- Born: Harold French Dodge January 23, 1893 Lowell, Massachusetts, U.S.
- Died: December 10, 1976 (aged 83) Mountain Lakes, New Jersey, U.S.
- Education: Massachusetts Institute of Technology (BS) Columbia University (MA)
- Occupations: Statistician; engineer; consultant; educator;
- Spouse: Mildred Grace Lovelass ​ ​(m. 1922)​
- Children: 3
- Father: William Hanson Dodge
- Awards: Shewhart Medal

= Harold F. Dodge =

American quality expert (1893–1976)

Harold French Dodge (January 23, 1893 – December 10, 1976) was one of the principal architects of the science of statistical quality control. He is known for his work in originating acceptance sampling plans for putting inspection operations on a scientific basis in terms of controllable risks.

==Early life==
Harold French Dodge was born on January 23, 1893, in Lowell, Massachusetts. His father was the photographer William Hanson Dodge. Dodge graduated with a Bachelor of Science in electrical engineering from the Massachusetts Institute of Technology in 1916. He graduated with a Master of Arts in mathematics and physics from Columbia University in 1922.

==Career==
Dodge worked as a quality result engineer at Bell Labs in New York City from 1917 to 1958. In the early 1930s, he worked with Harry Romig in developing the Dodge-Romig Sampling Inspection Tables. At Bell Labs, he also worked with Walter Shewhart, George Edwards, R. L. Jones, Paul Olmstead, E.G.D. Paterson, and Mary N. Torrey.

During his tenure with Bell Labs, he was involved in developing some of the basic concepts of acceptance sampling alongside his peers, including consumer's risk, producer's risk, double sampling, lot tolerance percent defective (LTPD) and average outgoing quality limit (AOQL). He also originated types of acceptance sampling schemes, CSP type continuous sampling plans, chain sampling plans and skip-lot sampling plans.

During World War II, Dodge had an office in the Pentagon and served as a consultant to the Secretary of War. He was a quality assurance consultant for NASA from 1961 to 1962 a consultant for Sandia Corporation from 1958 to 1967. He was chairman of the American Standards Association (later the American National Standards Institute) War Committee Z1, which prepared the Z1.1, Z1.2, and Zl.3 quality control standards. He developed Army Ordnance standard sampling tables and was an instructor at more than 30 Army Ordnance quality control training conferences.
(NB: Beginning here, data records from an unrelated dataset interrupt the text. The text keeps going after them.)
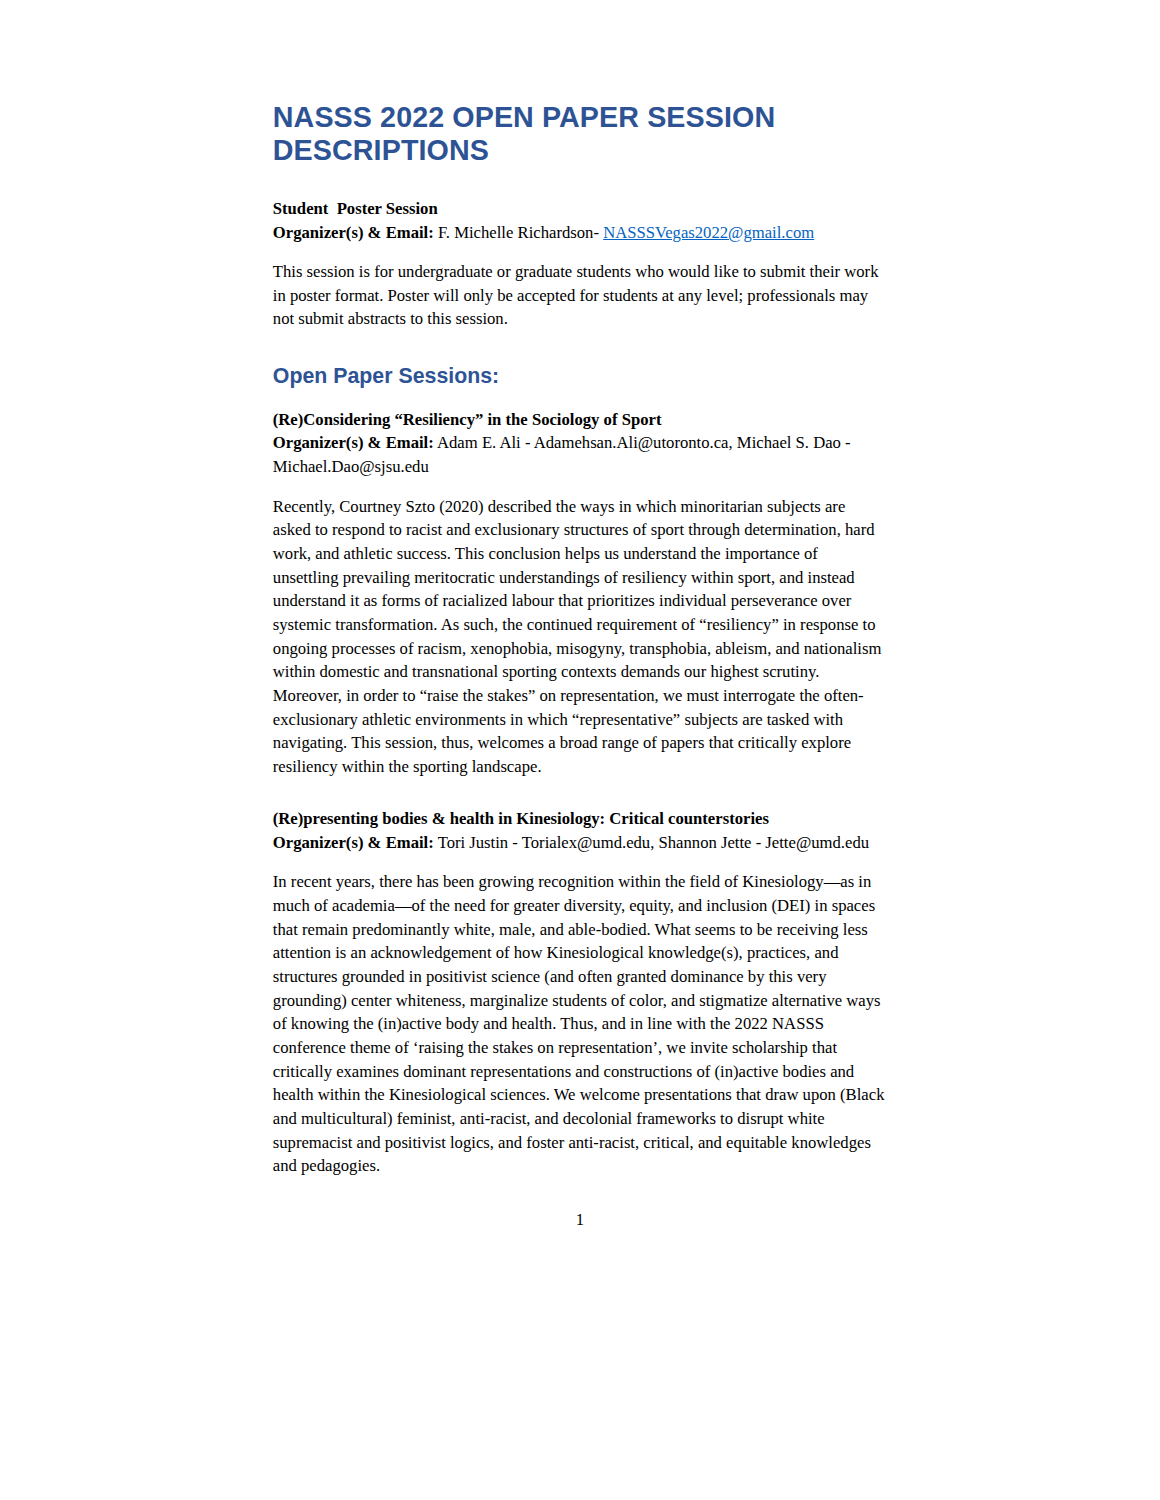NASSS 2022 OPEN PAPER SESSION DESCRIPTIONS
Student Poster Session
Organizer(s) & Email: F. Michelle Richardson- NASSSVegas2022@gmail.com
This session is for undergraduate or graduate students who would like to submit their work in poster format. Poster will only be accepted for students at any level; professionals may not submit abstracts to this session.
Open Paper Sessions:
(Re)Considering “Resiliency” in the Sociology of Sport
Organizer(s) & Email: Adam E. Ali - Adamehsan.Ali@utoronto.ca, Michael S. Dao - Michael.Dao@sjsu.edu
Recently, Courtney Szto (2020) described the ways in which minoritarian subjects are asked to respond to racist and exclusionary structures of sport through determination, hard work, and athletic success. This conclusion helps us understand the importance of unsettling prevailing meritocratic understandings of resiliency within sport, and instead understand it as forms of racialized labour that prioritizes individual perseverance over systemic transformation. As such, the continued requirement of “resiliency” in response to ongoing processes of racism, xenophobia, misogyny, transphobia, ableism, and nationalism within domestic and transnational sporting contexts demands our highest scrutiny. Moreover, in order to “raise the stakes” on representation, we must interrogate the often-exclusionary athletic environments in which “representative” subjects are tasked with navigating. This session, thus, welcomes a broad range of papers that critically explore resiliency within the sporting landscape.
(Re)presenting bodies & health in Kinesiology: Critical counterstories
Organizer(s) & Email: Tori Justin - Torialex@umd.edu, Shannon Jette - Jette@umd.edu
In recent years, there has been growing recognition within the field of Kinesiology—as in much of academia—of the need for greater diversity, equity, and inclusion (DEI) in spaces that remain predominantly white, male, and able-bodied. What seems to be receiving less attention is an acknowledgement of how Kinesiological knowledge(s), practices, and structures grounded in positivist science (and often granted dominance by this very grounding) center whiteness, marginalize students of color, and stigmatize alternative ways of knowing the (in)active body and health. Thus, and in line with the 2022 NASSS conference theme of ‘raising the stakes on representation’, we invite scholarship that critically examines dominant representations and constructions of (in)active bodies and health within the Kinesiological sciences. We welcome presentations that draw upon (Black and multicultural) feminist, anti-racist, and decolonial frameworks to disrupt white supremacist and positivist logics, and foster anti-racist, critical, and equitable knowledges and pedagogies.
1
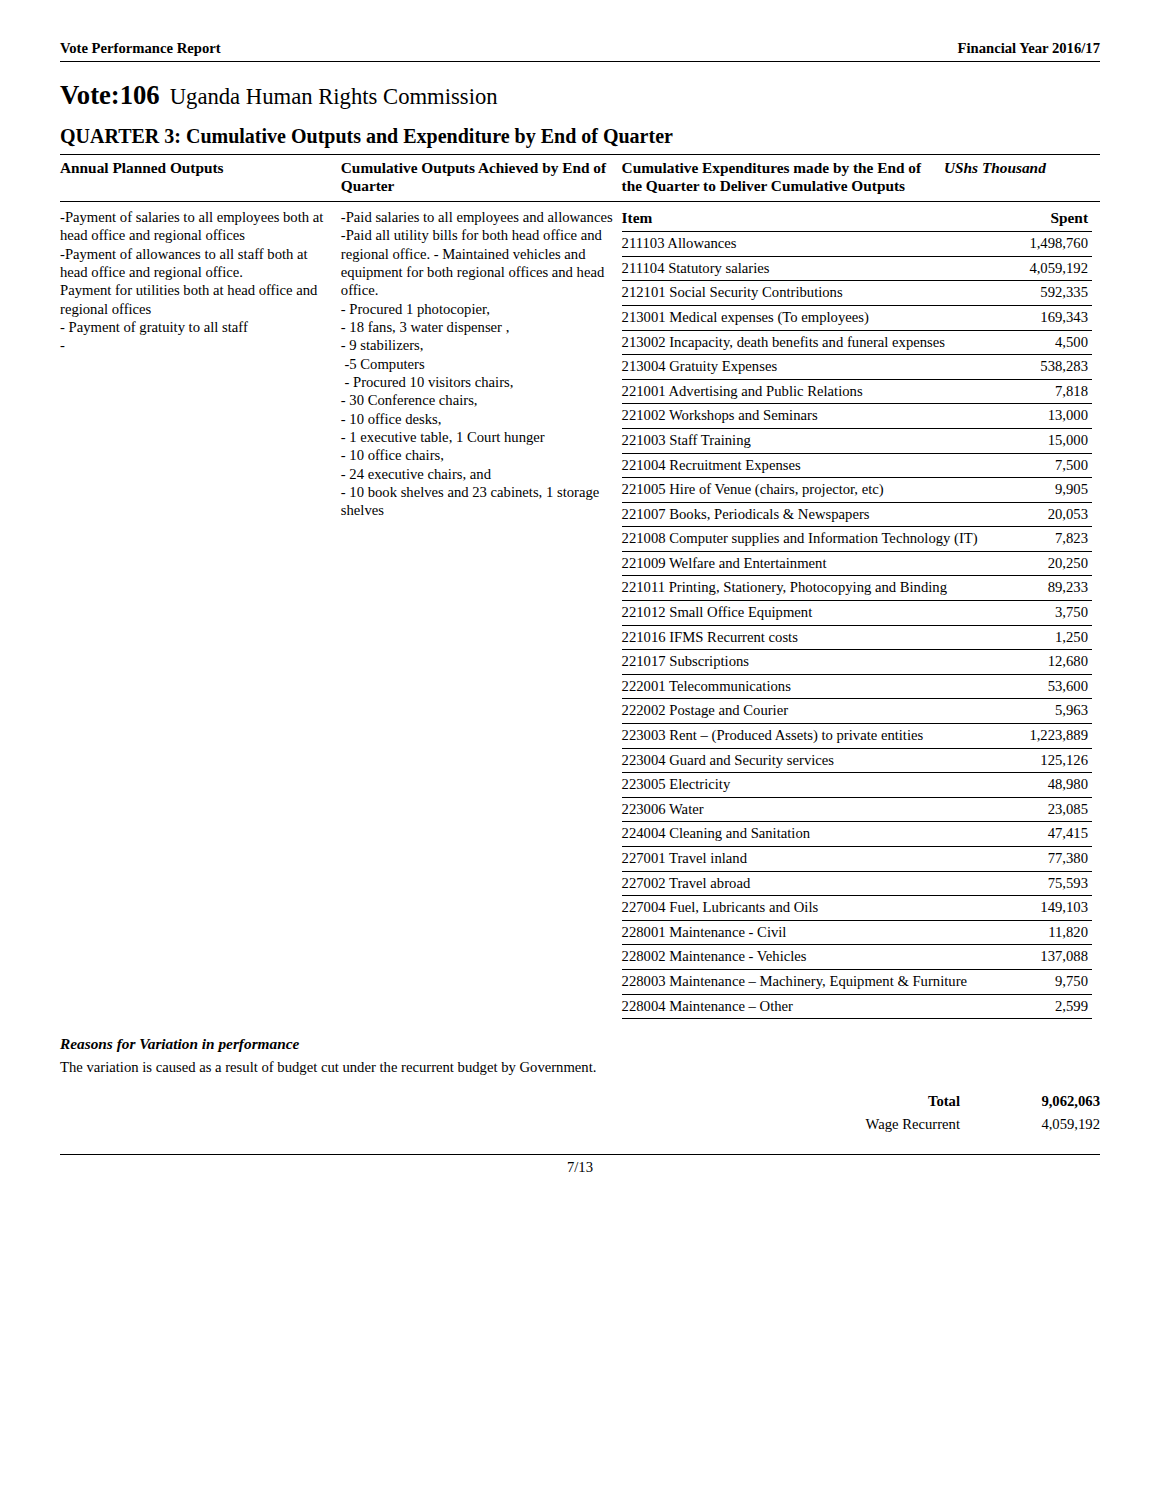Vote Performance Report Financial Year 2016/17
Vote:106 Uganda Human Rights Commission
QUARTER 3: Cumulative Outputs and Expenditure by End of Quarter
| Annual Planned Outputs | Cumulative Outputs Achieved by End of Quarter | Cumulative Expenditures made by the End of the Quarter to Deliver Cumulative Outputs | UShs Thousand |
| --- | --- | --- | --- |
| -Payment of salaries to all employees both at head office and regional offices -Payment of allowances to all staff both at head office and regional office. Payment for utilities both at head office and regional offices - Payment of gratuity to all staff - | -Paid salaries to all employees and allowances -Paid all utility bills for both head office and regional office. - Maintained vehicles and equipment for both regional offices and head office. - Procured 1 photocopier, - 18 fans, 3 water dispenser , - 9 stabilizers, -5 Computers - Procured 10 visitors chairs, - 30 Conference chairs, - 10 office desks, - 1 executive table, 1 Court hunger - 10 office chairs, - 24 executive chairs, and - 10 book shelves and 23 cabinets, 1 storage shelves | / Item / Spent / / --- / --- / / 211103 Allowances / 1,498,760 / / 211104 Statutory salaries / 4,059,192 / / 212101 Social Security Contributions / 592,335 / / 213001 Medical expenses (To employees) / 169,343 / / 213002 Incapacity, death benefits and funeral expenses / 4,500 / / 213004 Gratuity Expenses / 538,283 / / 221001 Advertising and Public Relations / 7,818 / / 221002 Workshops and Seminars / 13,000 / / 221003 Staff Training / 15,000 / / 221004 Recruitment Expenses / 7,500 / / 221005 Hire of Venue (chairs, projector, etc) / 9,905 / / 221007 Books, Periodicals & Newspapers / 20,053 / / 221008 Computer supplies and Information Technology (IT) / 7,823 / / 221009 Welfare and Entertainment / 20,250 / / 221011 Printing, Stationery, Photocopying and Binding / 89,233 / / 221012 Small Office Equipment / 3,750 / / 221016 IFMS Recurrent costs / 1,250 / / 221017 Subscriptions / 12,680 / / 222001 Telecommunications / 53,600 / / 222002 Postage and Courier / 5,963 / / 223003 Rent – (Produced Assets) to private entities / 1,223,889 / / 223004 Guard and Security services / 125,126 / / 223005 Electricity / 48,980 / / 223006 Water / 23,085 / / 224004 Cleaning and Sanitation / 47,415 / / 227001 Travel inland / 77,380 / / 227002 Travel abroad / 75,593 / / 227004 Fuel, Lubricants and Oils / 149,103 / / 228001 Maintenance - Civil / 11,820 / / 228002 Maintenance - Vehicles / 137,088 / / 228003 Maintenance – Machinery, Equipment & Furniture / 9,750 / / 228004 Maintenance – Other / 2,599 / |
Reasons for Variation in performance
The variation is caused as a result of budget cut under the recurrent budget by Government.
| Total | 9,062,063 |
| Wage Recurrent | 4,059,192 |
7/13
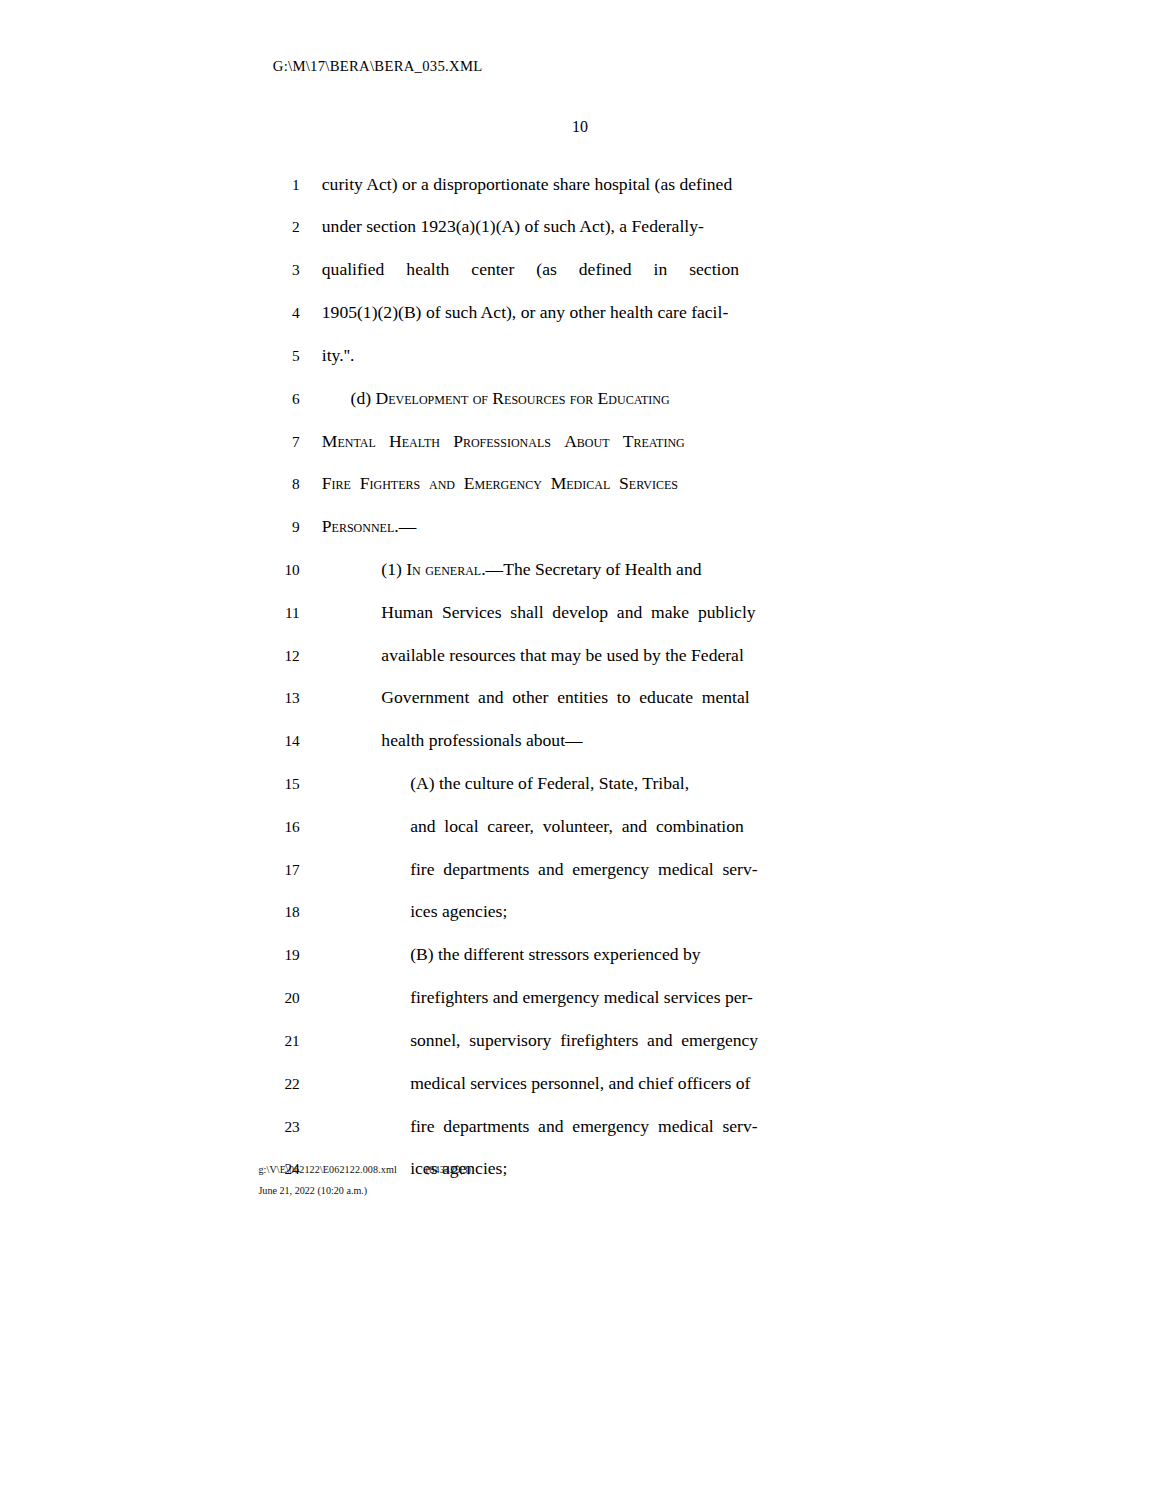G:\M\17\BERA\BERA_035.XML
10
| 1 | curity Act) or a disproportionate share hospital (as defined |
| 2 | under section 1923(a)(1)(A) of such Act), a Federally- |
| 3 | qualified health center (as defined in section |
| 4 | 1905(1)(2)(B) of such Act), or any other health care facil- |
| 5 | ity.''. |
| 6 | (d) Development of Resources for Educating |
| 7 | Mental Health Professionals About Treating |
| 8 | Fire Fighters and Emergency Medical Services |
| 9 | Personnel .— |
| 10 | (1) In general .—The Secretary of Health and |
| 11 | Human Services shall develop and make publicly |
| 12 | available resources that may be used by the Federal |
| 13 | Government and other entities to educate mental |
| 14 | health professionals about— |
| 15 | (A) the culture of Federal, State, Tribal, |
| 16 | and local career, volunteer, and combination |
| 17 | fire departments and emergency medical serv- |
| 18 | ices agencies; |
| 19 | (B) the different stressors experienced by |
| 20 | firefighters and emergency medical services per- |
| 21 | sonnel, supervisory firefighters and emergency |
| 22 | medical services personnel, and chief officers of |
| 23 | fire departments and emergency medical serv- |
| 24 | ices agencies; |
g:\V\E\062122\E062122.008.xml (843429|3)
June 21, 2022 (10:20 a.m.)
He chaired the American Society for Quality's Standards Committee and became the first chairman of the American Society for Testing and Materials (ASTM)'s committee on quality and standards (E11) in 1946.

From 1958 to 1970, he was professor of applied and mathematical statistics at the graduate college of Rutgers University's Statistics Center. He had patents on telephone instruments and electrical stethoscopes. He wrote articles on the analysis of heart and lung sounds and had dozens of articles on sampling inspection and quality control in technical publications.

Dodge was a member of the planning board in Mountain Lakes, New Jersey, for 17 years.

==Personal life==
Dodge married Mildred Grace Lovelass, daughter of Cyrus W. Lovelass, on July 15, 1922. They had a son and two daughters, H. Stuart, Dorothy and Helen. Dodge died on December 10, 1976, at his home on Briarcliff Road in Mountain Lakes.

==Awards==
Dodge was an honorary fellow of the Royal Statistical Society. He was a fellow of the Institute of Mathematical Statistics and the American Statistical Association. In 1950, ASTM gave Dodge the Award of Merit. In 1954, ASTM named him the Marburg Lecturer and in 1968, he became an honorary member of ASTM. He was a recipient of the Shewhart Medal in 1949 and the Grant Award in 1972. He was a fellow and founding member of ASQ and was made an honorary member in 1965.

In 1978, ASTM E11 committee named an award in his honor called the Harold F. Dodge Award for technical contributions.